Hatiku menjerit menjelaskan bahwa pria ini hanya mantanku dan harusnya tidak boleh melakukan ini padaku, namun otakku begitu menikmatinya dan tidak ingin berhenti.
Nafasku semakin memburu saat mulut lelaki ini turun dan mengulum lembut bagian dari dadaku. Ah aku tidak pernah merasakan sensasi ini. Begitu menggetarkan seluruh tubuhku. Dengan tangan satu lagi, lelaki ini mulai meremas bagian dadaku satu lagi. Tubuhku semakin bergetar, dan aku akhirnya mendengar jeritan hatiku begitu kuat.
Aku mendorongnya dengan keras hingga tubuhnya limbung dan nyaris jatuh ke lantai.
Aku terengah-engah dan memperbaiki pakaianku dengan membelakangi Antonio. Dia tiba-tiba saja memelukku dari belakang. Aku berontak hendak melepaskan diri, namun dia memeluk dengan erat sekali.
"Aku sangat menginginkanmu, Neta. Sangat merindukanmu,"bisiknya di telingaku dan membuatku bergidik.
"Sudah, An, please. Aku tidak mau melakukan hal yang tidak pantas. Tolong, An, kamu nggak akan memaksa aku 'kan?"jawabku dengan memelas.
"Tentu tidak, aku hanya melakukannya jika kamu juga menginginkannya. Aku tidak akan memaksamu. Tapi aku harap kamu juga jujur pada dirimu sendiri,"bisiknya dan segera melepaskan aku.
Antonio memasang kembali pengait penutup dadaku dan merapikan kaosku. Dia memutar tubuhku agar berhadapan dengannya. Dia memegang pundakku lalu mencium keningku.

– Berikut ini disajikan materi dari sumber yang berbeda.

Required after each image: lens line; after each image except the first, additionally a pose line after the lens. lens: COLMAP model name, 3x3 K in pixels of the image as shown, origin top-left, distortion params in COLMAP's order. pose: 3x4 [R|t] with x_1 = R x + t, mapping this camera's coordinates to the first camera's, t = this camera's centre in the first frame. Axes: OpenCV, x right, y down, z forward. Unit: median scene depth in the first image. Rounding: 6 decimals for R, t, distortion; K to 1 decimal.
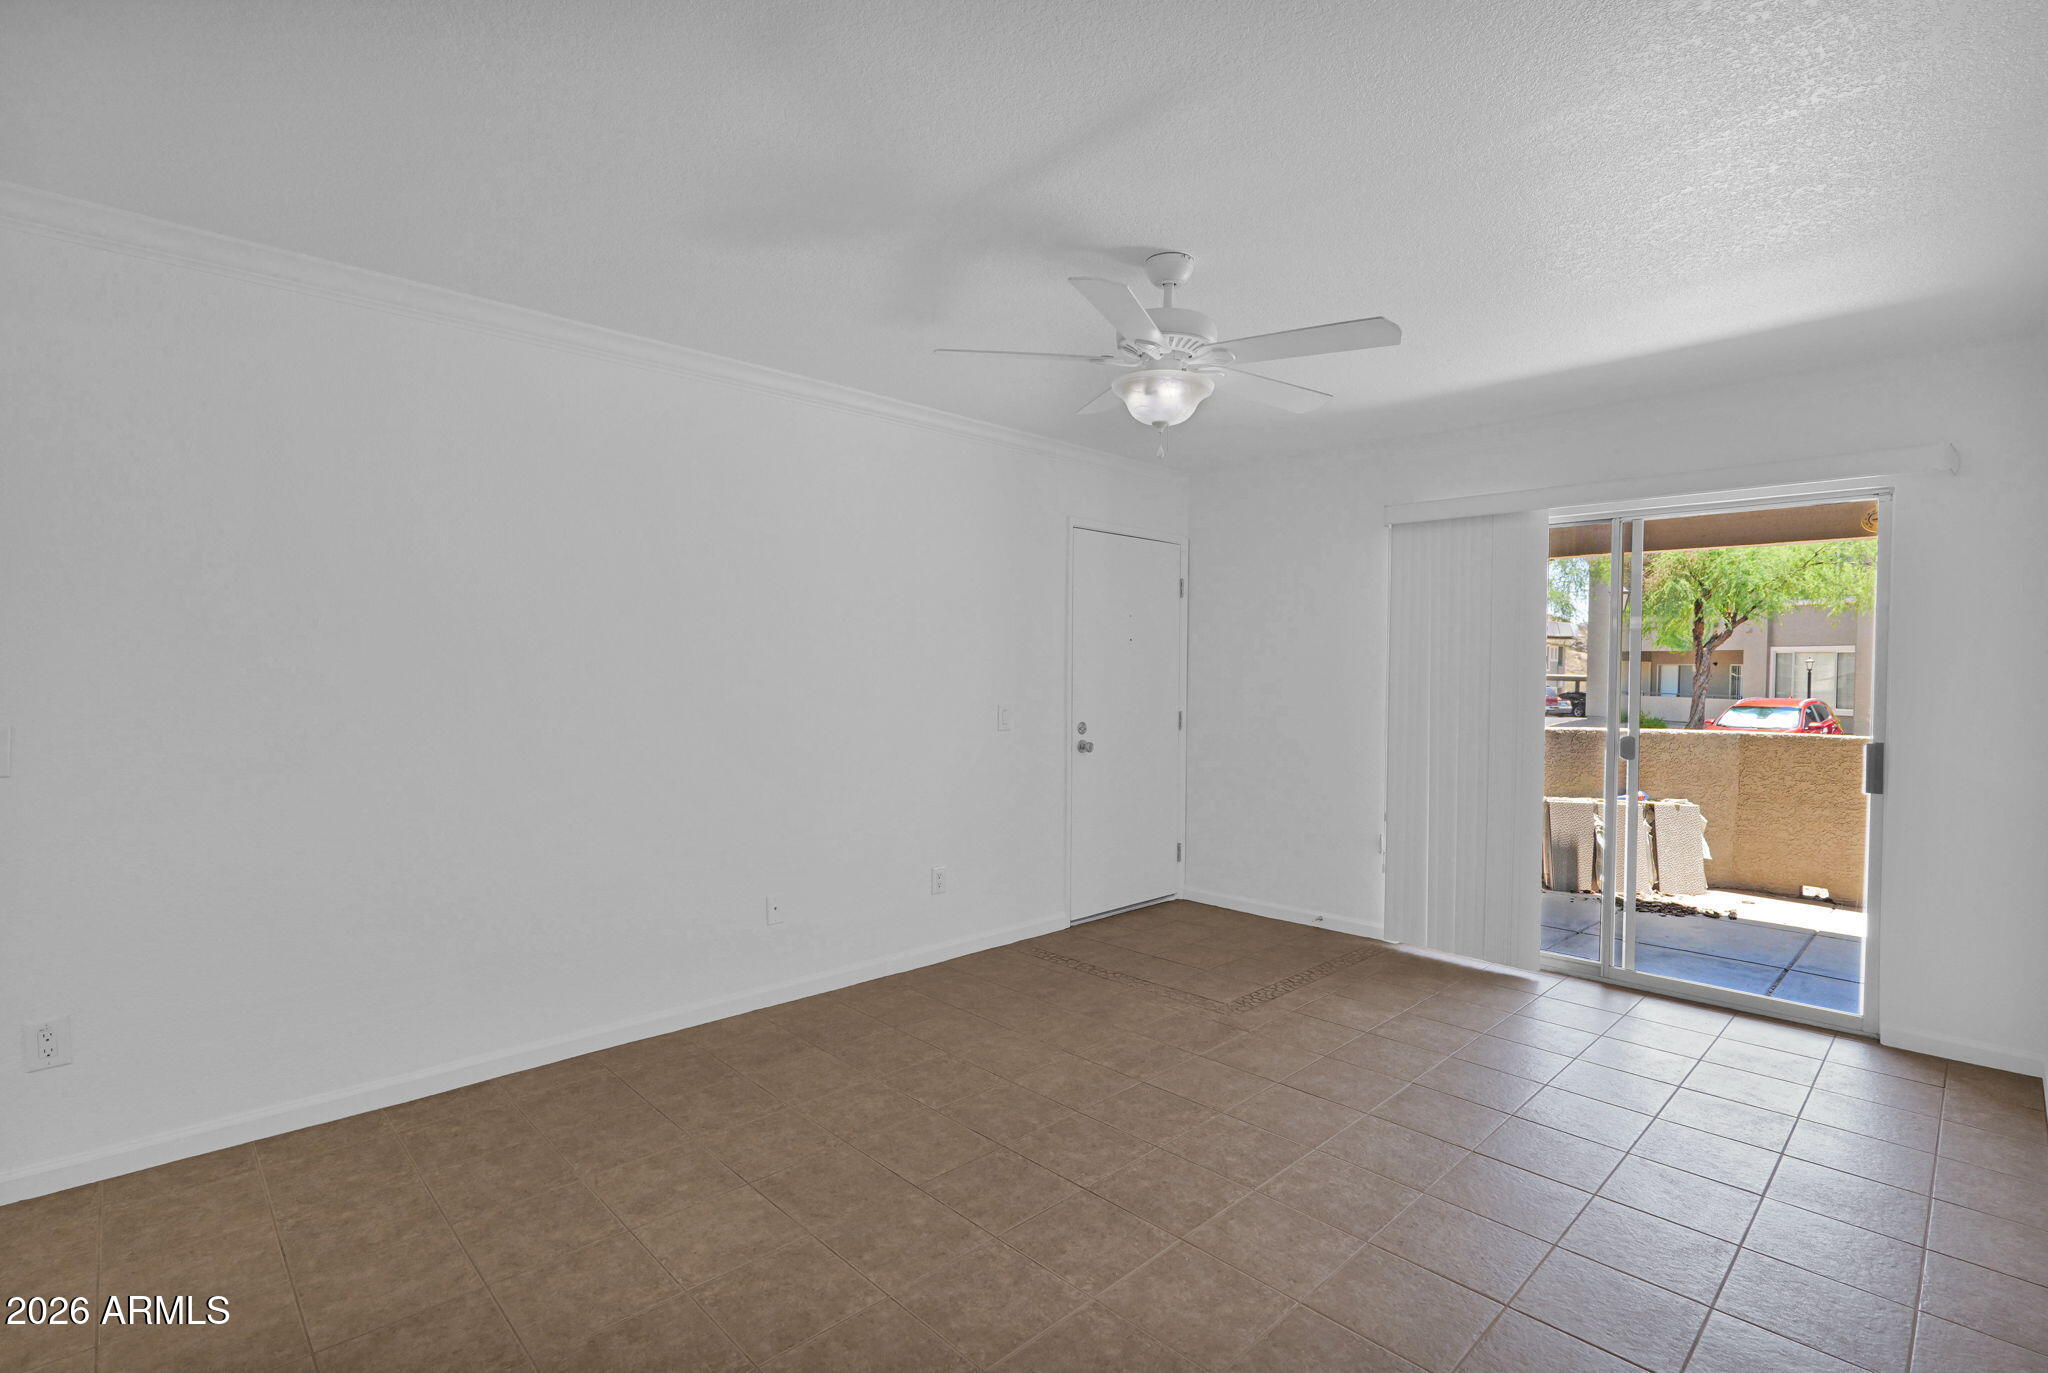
lens RADIAL K [[964.8, 0, 1018.5], [0, 964.8, 686.1], [0, 0, 1]] dist [-0.030588, 0.006858]
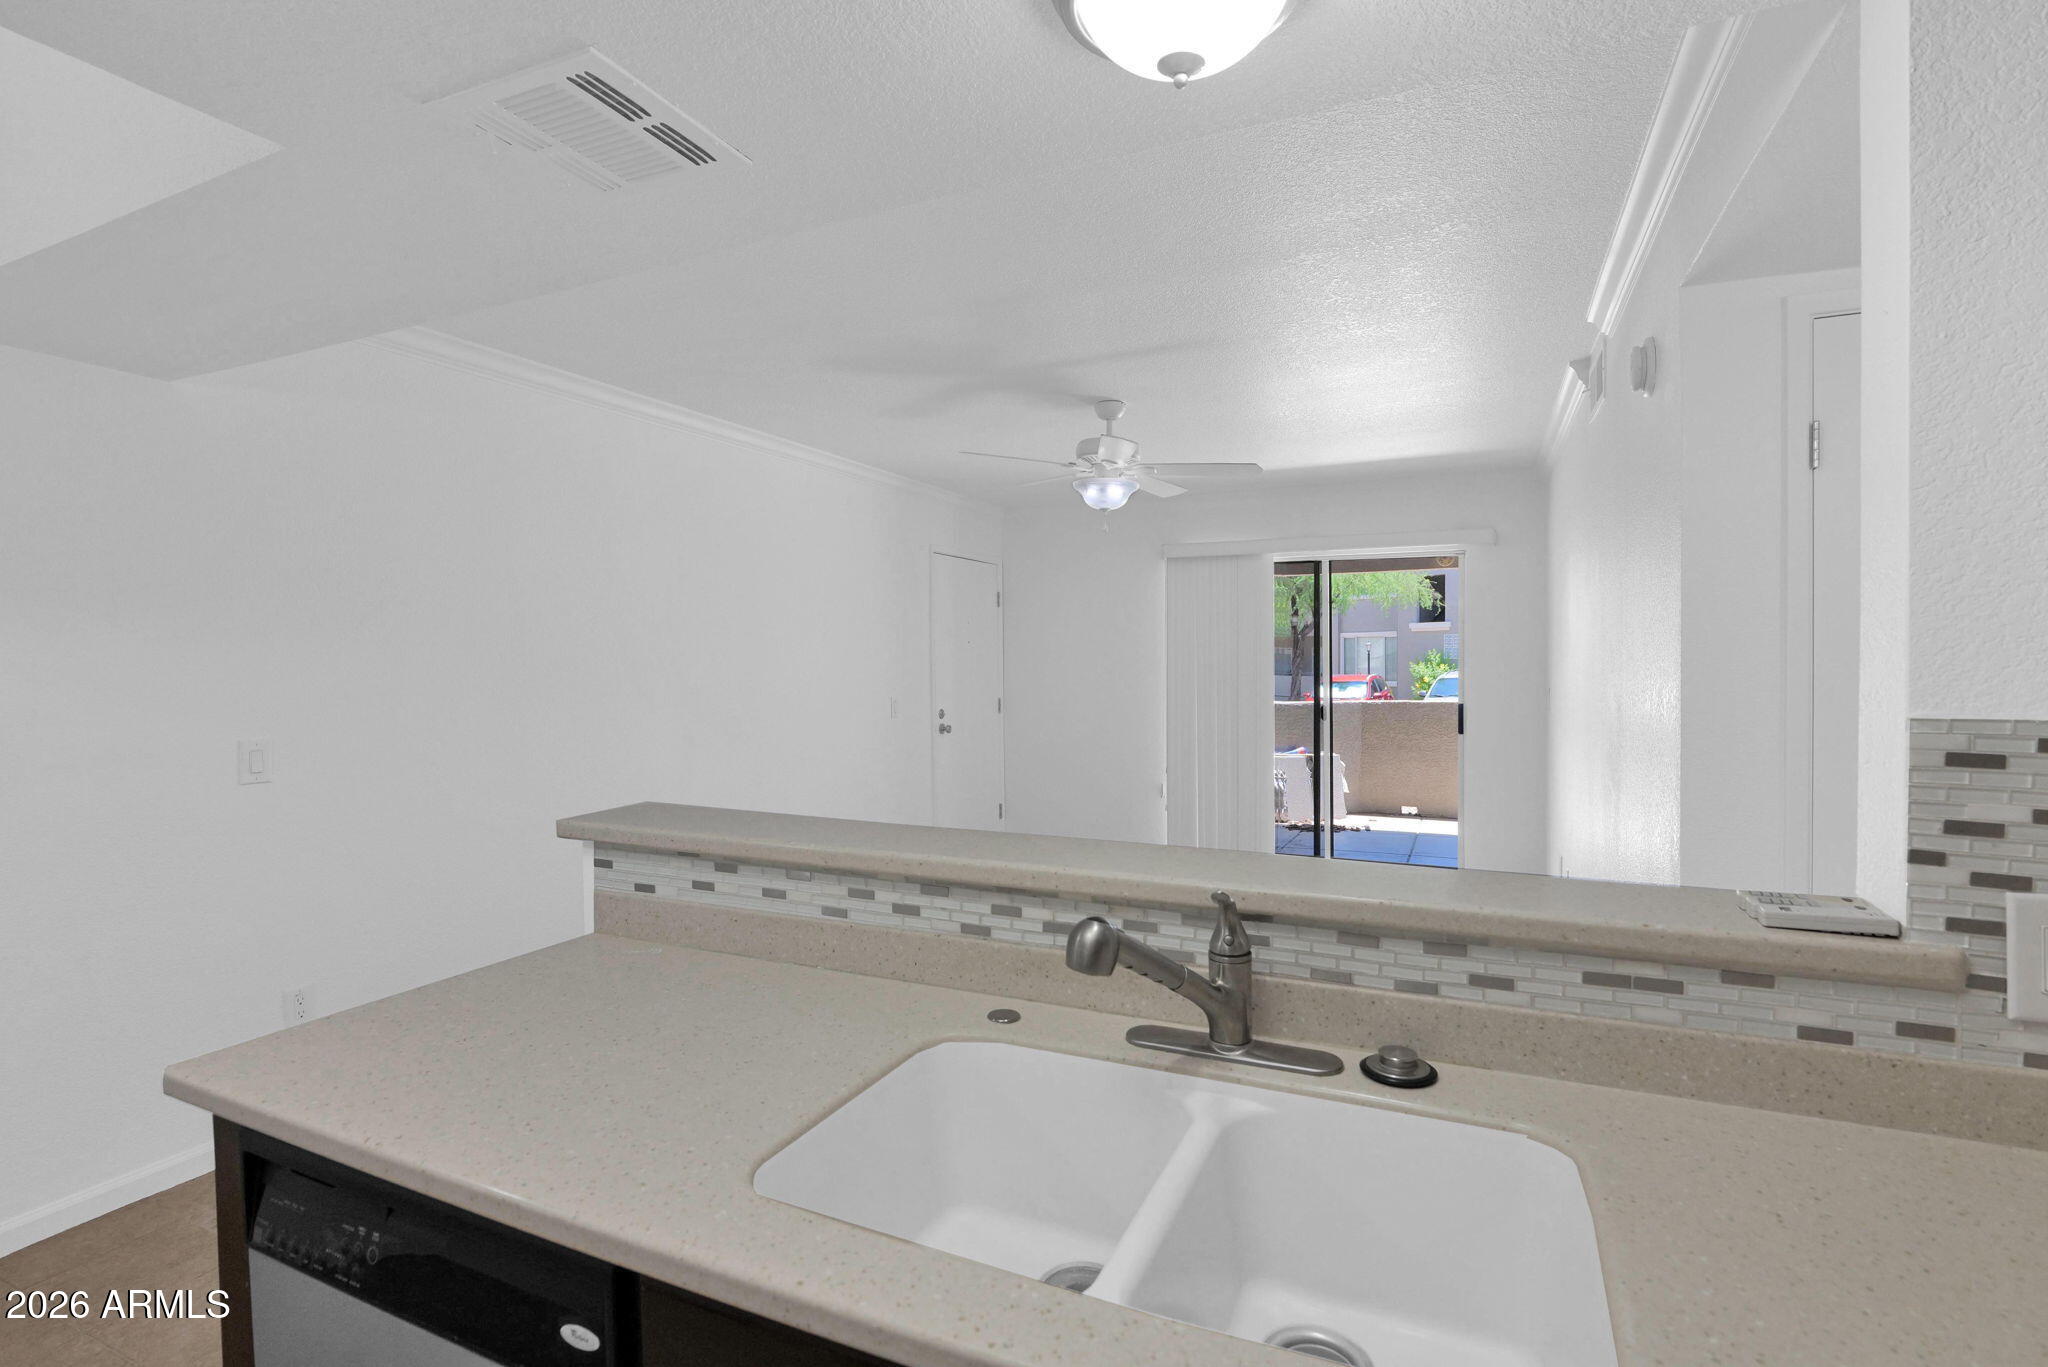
lens RADIAL K [[964.8, 0, 1023.9], [0, 964.8, 662.8], [0, 0, 1]] dist [-0.030588, 0.006858]
pose [[0.934964, -0.017357, 0.354318, -0.480661], [0.021391, 0.999743, -0.007472, -0.018758], [-0.354098, 0.014566, 0.935095, -0.354190]]
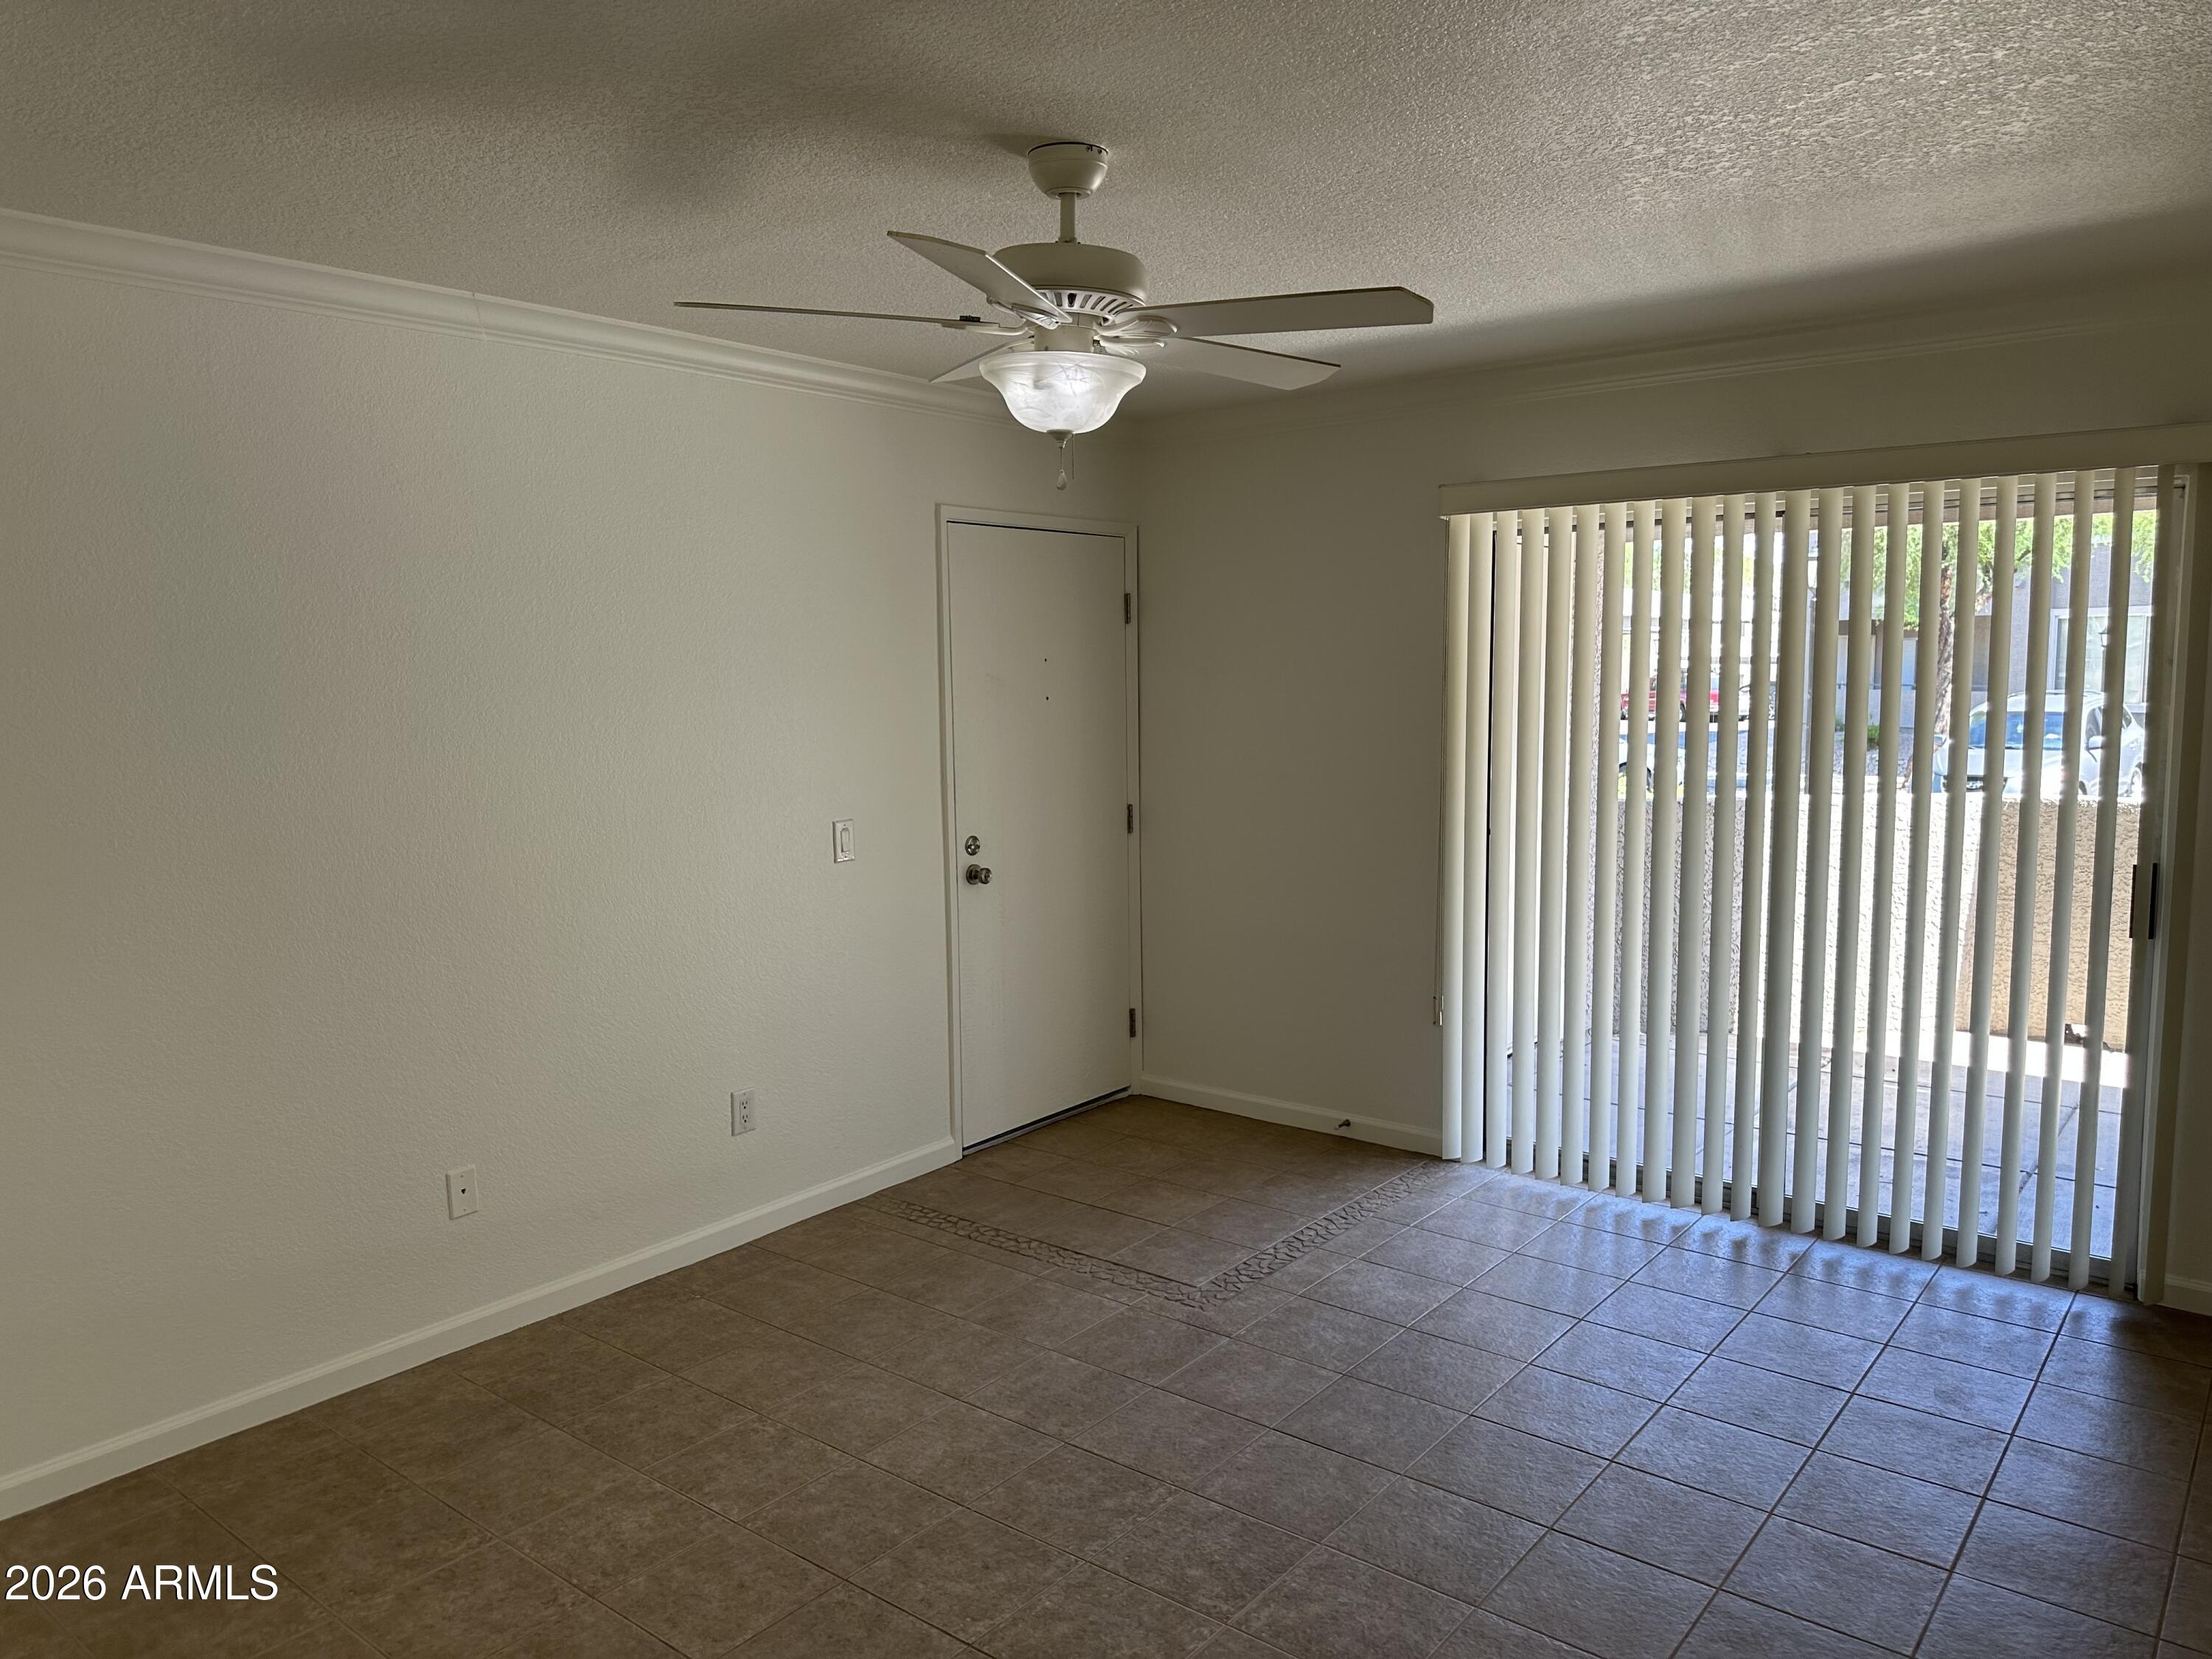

"Maafkan aku, Neta. Aku selalu terbawa suasana dan perasaan. Aku kadang lupa kalau aku dan kamu sudah berbeda. Kamu masih gadis dan aku sudah duda. Aku sudah merasakan kenikmatan yang kamu belum pernah rasakan. Maafkan aku yang susah mengendalikan diri setiap kali melihatmu."
Aku hanya mengerucutkan bibirku dan mengangguk. Akhirnya Antonio pamit kembali ke kamarnya untuk mandi dan berganti pakaian. Antonio mengajakku makan malam ke sebuah restoran, namun aku katakan kalau aku lebih suka makan di pantry dan memesan melalui ojek online. Dia setuju dan bilang akan memesan ayam penyet kesukaanku dari tempat langgananku. Tentu saja ini membuatku happy hingga geleng-geleng kepala.